EC – Na campanha eleitoral, o governador de São Paulo, Tarcísio de Freitas (Republicanos) prometeu retirar as câmaras, mas, depois de eleito, recuou, desdenhou das COP e disse que elas não são prioridade. Mas quando pressionado, ele alega que as câmaras estão mantidas, que os contratos foram prorrogados e podem ser estendidos por mais dois anos. Como o senhor vê essa postura dúbia do governador?

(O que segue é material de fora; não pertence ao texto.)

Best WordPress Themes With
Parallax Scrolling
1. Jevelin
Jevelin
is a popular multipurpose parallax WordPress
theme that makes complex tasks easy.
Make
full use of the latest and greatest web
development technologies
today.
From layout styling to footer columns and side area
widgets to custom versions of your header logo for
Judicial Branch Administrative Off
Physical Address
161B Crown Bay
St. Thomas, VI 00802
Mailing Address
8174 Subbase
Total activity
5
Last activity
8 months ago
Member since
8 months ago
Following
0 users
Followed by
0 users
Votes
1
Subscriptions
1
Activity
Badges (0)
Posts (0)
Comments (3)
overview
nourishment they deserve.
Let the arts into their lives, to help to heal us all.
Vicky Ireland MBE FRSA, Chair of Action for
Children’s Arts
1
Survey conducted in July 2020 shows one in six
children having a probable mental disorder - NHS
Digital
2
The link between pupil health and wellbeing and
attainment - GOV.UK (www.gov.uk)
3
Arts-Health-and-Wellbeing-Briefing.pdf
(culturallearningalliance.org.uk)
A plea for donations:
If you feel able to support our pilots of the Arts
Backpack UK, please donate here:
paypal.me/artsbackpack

Piquet – Alguns desses políticos, digamos, dessa coisa bolsonarista, dessa constelação bolsonarista, têm base eleitoral no setor policial. E o maior número de policiais na ativa são soldados, sargentos, cabos. São esses que estão na rua, fazendo policiamento efetivo, e são os que estão vocalizando esse descontentamento. Aí, sim, a política conta. Isso bateu durante a campanha como uma demanda corporativa, “tira as câmeras; vamos lá, tira as câmeras”. Só que tem, digamos assim, um Estado Profundo, né? Depois que o governador ganha a eleição, tem que conversar com quem faz. Não adianta ficar tendo ideia em abstrato. Tem que, na hora que vai começar o governo, ter uma lógica, ver que tem uma história, tem uma estrutura, tem uma engrenagem pesadíssima. É uma negociação que quase sempre o Estado Profundo ganha.

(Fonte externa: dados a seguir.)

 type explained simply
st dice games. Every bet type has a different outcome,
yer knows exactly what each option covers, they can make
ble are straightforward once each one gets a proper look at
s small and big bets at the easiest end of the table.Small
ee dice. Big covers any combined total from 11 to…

EC – O governador foi enquadrado, no caso?
Piquet – Então, acho que o que aconteceu com o governador foi isso. Ele chegou e se deparou com os oficiais que são menos vocais nessas redes bolsonaristas. Mais qualificados e menos vocais nesse debate corporativo nas redes. Volto a dizer, as câmeras têm muito apoio entre os oficiais, muito apoio. Em geral, é uma polícia muito séria a de São Paulo. Os oficiais estão preocupados em aumentar a legitimidade, melhorar o treinamento, melhorar os procedimentos, controlar, evitar a corrupção. Eles pensam dia e noite nisso. Eles estão vendo nisso (câmeras), a chance de melhorar a conformidade com as regras. Estão vendo a chance de reduzir as mortes decorrentes de intervenção policial e atos de agressões. Estão vendo vantagens em um processo de longo prazo, de construção de uma instituição que tenha legitimidade, que não seja questionada como uma força que pratica arbitrariedade, viola direitos. Eles estão cansados desse dedo apontado para eles.